Technology should strengthen marketing capability rather than substitute for marketing thought.

Without first principles, a business can execute efficiently in the wrong direction. With them, AI becomes more useful because it is being applied to better-defined problems, with stronger evidence and clearer standards for evaluating the outcome.

The return of marketing

The AI era will create more builders. It will allow individuals and small teams to develop products that would once have required substantial organisations. It will reduce the distance between an idea and its execution and make experimentation cheaper.

This is a meaningful democratisation of capability.

It will not democratise attention in the same way.

Customers will still have limited time and more choices than they can properly evaluate. Businesses will still need to decide which markets to enter and which problems are worth solving. New products will still need to become known, remembered, trusted and easy to buy. Organisations will still need to balance the demand they can capture today with the demand they must create for tomorrow.

Those challenges cannot be solved by production alone.

They require marketers who understand the commercial role of the discipline, who can distinguish activity from progress and who know how to use evidence without surrendering judgement. They require marketing teams that contribute before the product is complete, not simply after the launch date is set.

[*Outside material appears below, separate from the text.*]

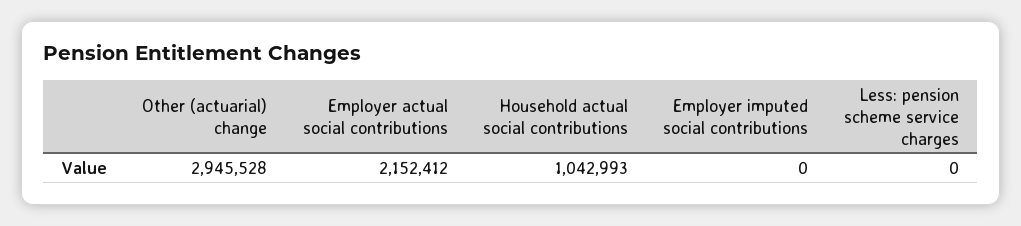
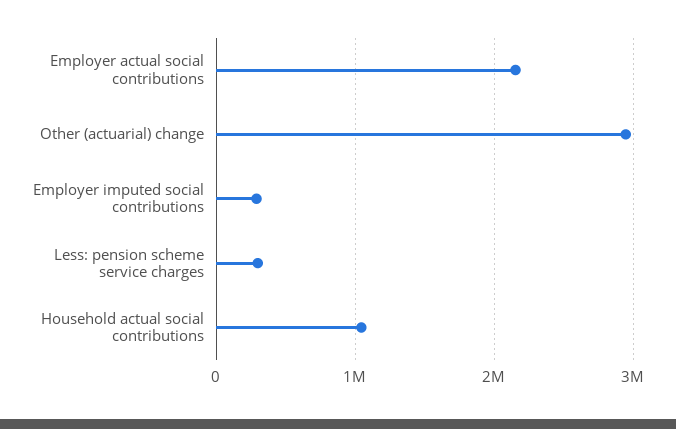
Employer imputed social contributions: 0 -> 300000
Less: pension scheme service charges: 0 -> 300000

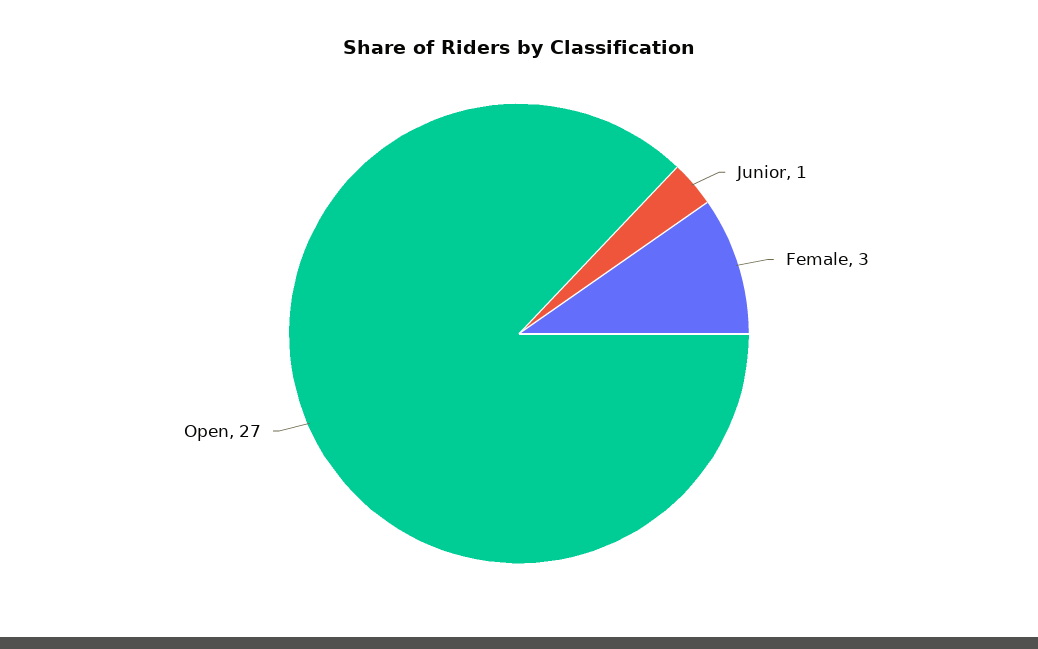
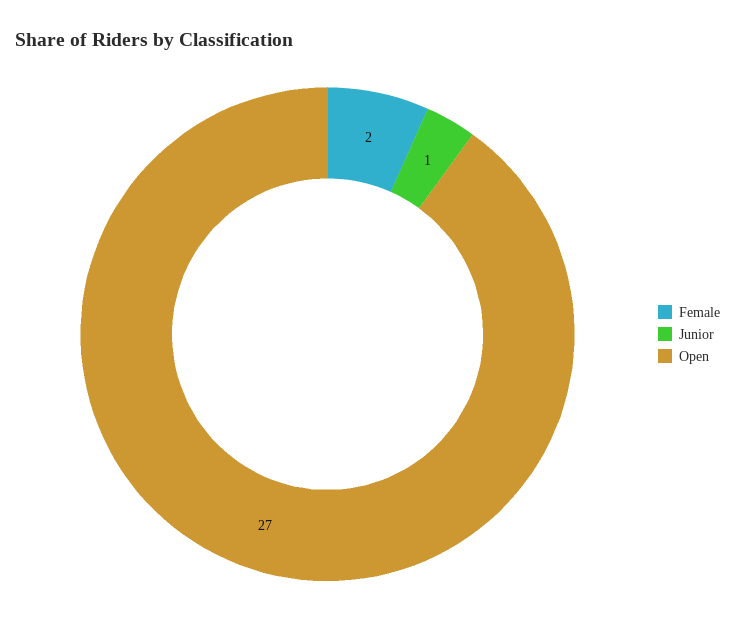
Female: 3 -> 2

FP Collectiv exists to help restore that version of marketing.

We believe marketing is a commercial discipline, not a promotional service. It begins with understanding markets and customers, creating value and making choices about where and how a business can grow. Communication matters, but it cannot repair a weak proposition or create lasting demand for something the market does not value.

We believe digital and AI should increase the contribution marketers make to a business. They should reduce lower-value work, improve access to evidence and give marketers more time to think. They should not trap the profession in an ever-accelerating cycle of content, campaigns and optimisation without a clear strategic foundation.

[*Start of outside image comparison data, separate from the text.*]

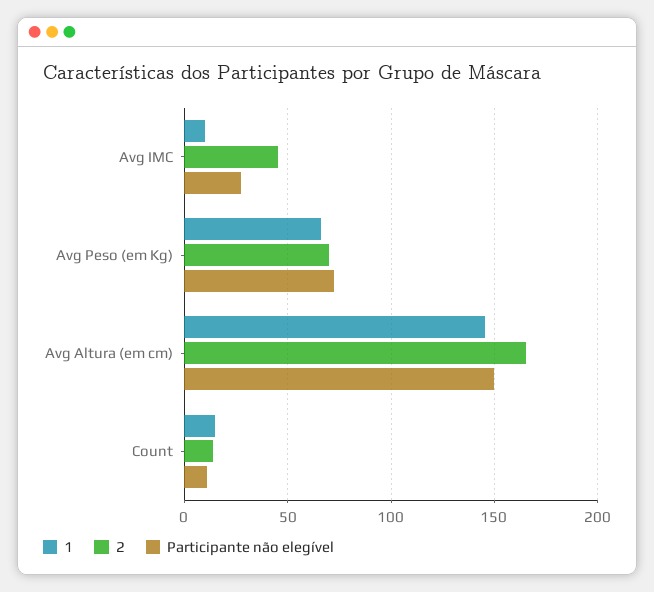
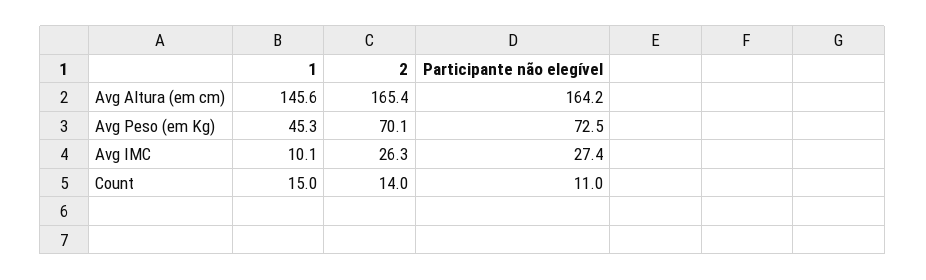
2, Avg IMC: 45 -> 26.3
1, Avg Peso (em Kg): 65 -> 45.3
Participante não elegível, Avg Altura (em cm): 150 -> 164.2

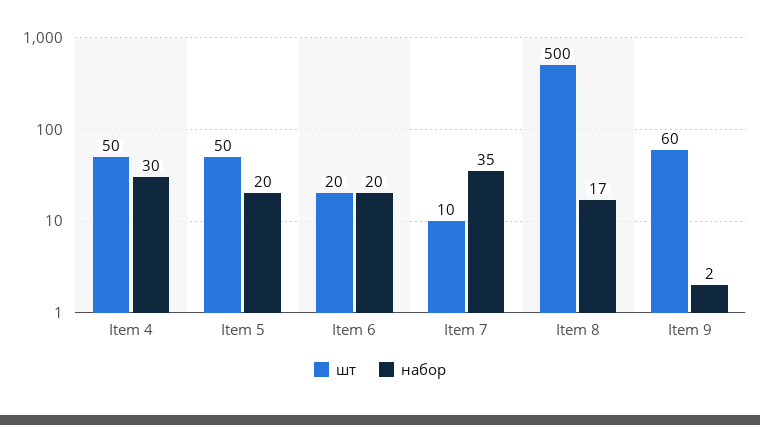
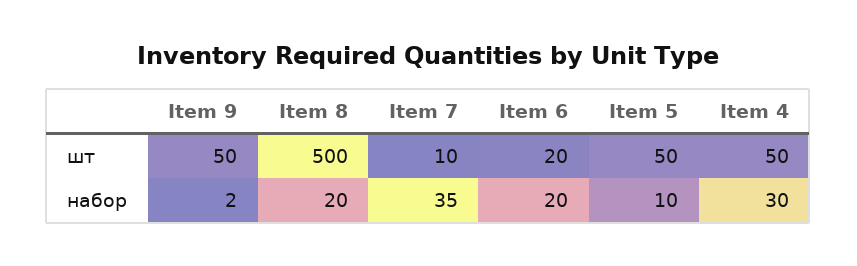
набор, Item 5: 20 -> 10
набор, Item 8: 17 -> 20
шт, Item 9: 60 -> 50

Above all, we believe that first principles become more valuable as the world becomes more complex. Tools will change. Channels will change. The economics of production will change. The need to understand people, create value, build demand and make sound commercial decisions will not.

Everyone can now build.

Few know how to market.

That is the gap FP Collectiv exists to close.

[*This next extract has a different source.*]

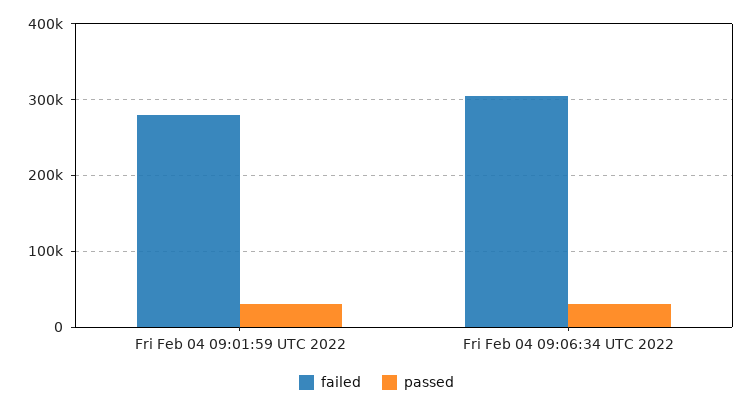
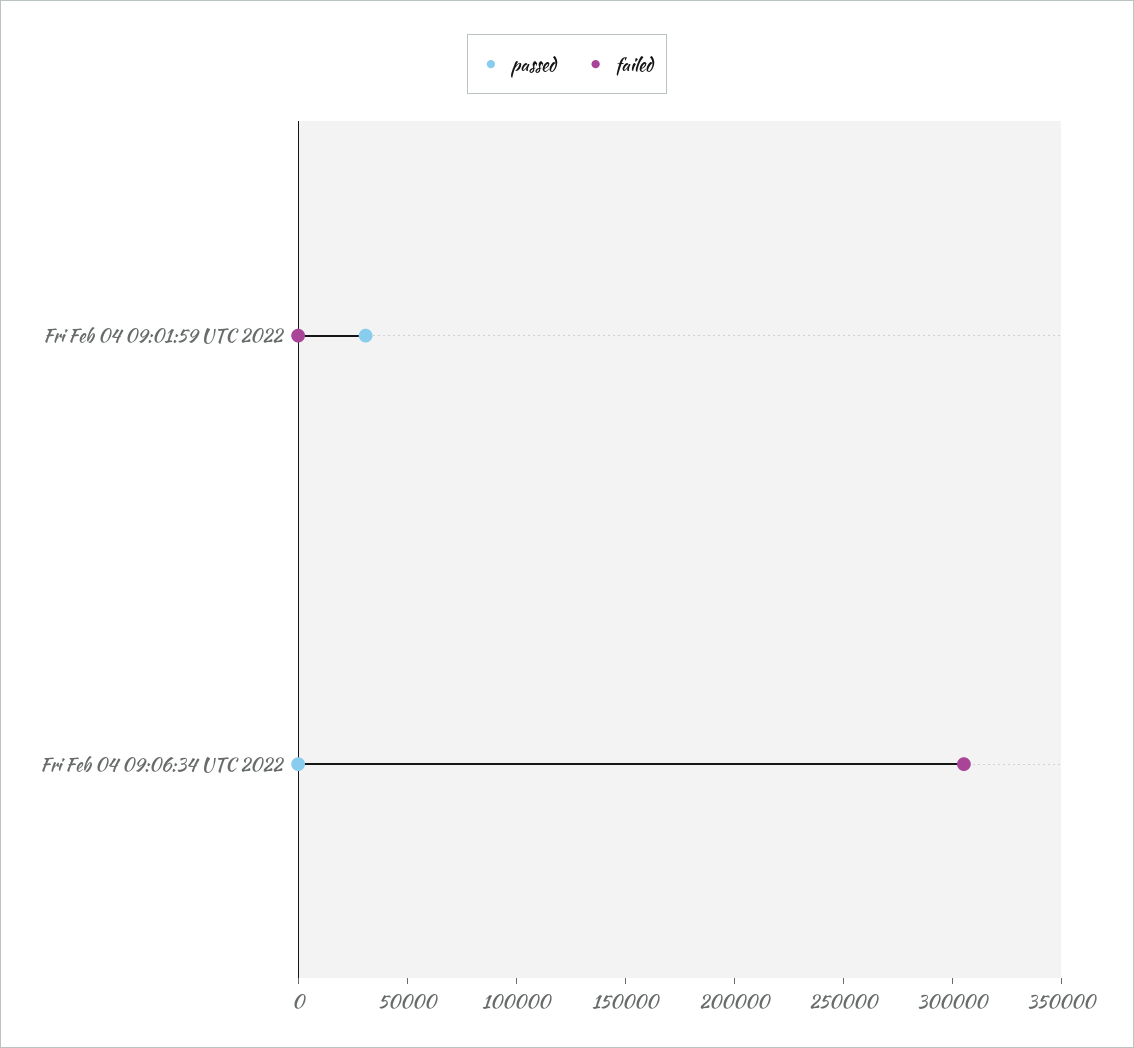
failed, Fri Feb 04 09:01:59 UTC 2022: 280000 -> 0
passed, Fri Feb 04 09:06:34 UTC 2022: 30000 -> 0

Evidence informs. Judgement decides.

Sources

  • American Marketing Association, Definitions of Marketing, on marketing as the creation, communication, delivery and exchange of value.
  • Philip Kotler, The Past, Present and Future of Marketing, on the development of marketing and the centrality of customer value.
  • Shakked Noy and Whitney Zhang, Experimental Evidence on the Productivity Effects of Generative Artificial Intelligence, Science, 2023.
  • Fabrizio Dell’Acqua et al., Navigating the Jagged Technological Frontier, Harvard Business School and Boston Consulting Group field experiment.
  • GitHub, Quantifying GitHub Copilot’s Impact on Developer Productivity, controlled experiment examining task-completion speed.
  • Les Binet and Peter Field, The Long and the Short of It, IPA analysis of short-term activation and long-term brand building.
  • Ehrenberg-Bass Institute for Marketing Science, Advertising Effectiveness and the 95:5 Rule, on out-of-market buyers and the role of advertising in building memory.
  • Ehrenberg-Bass Institute for Marketing Science, research on how brands grow through mental and physical availability.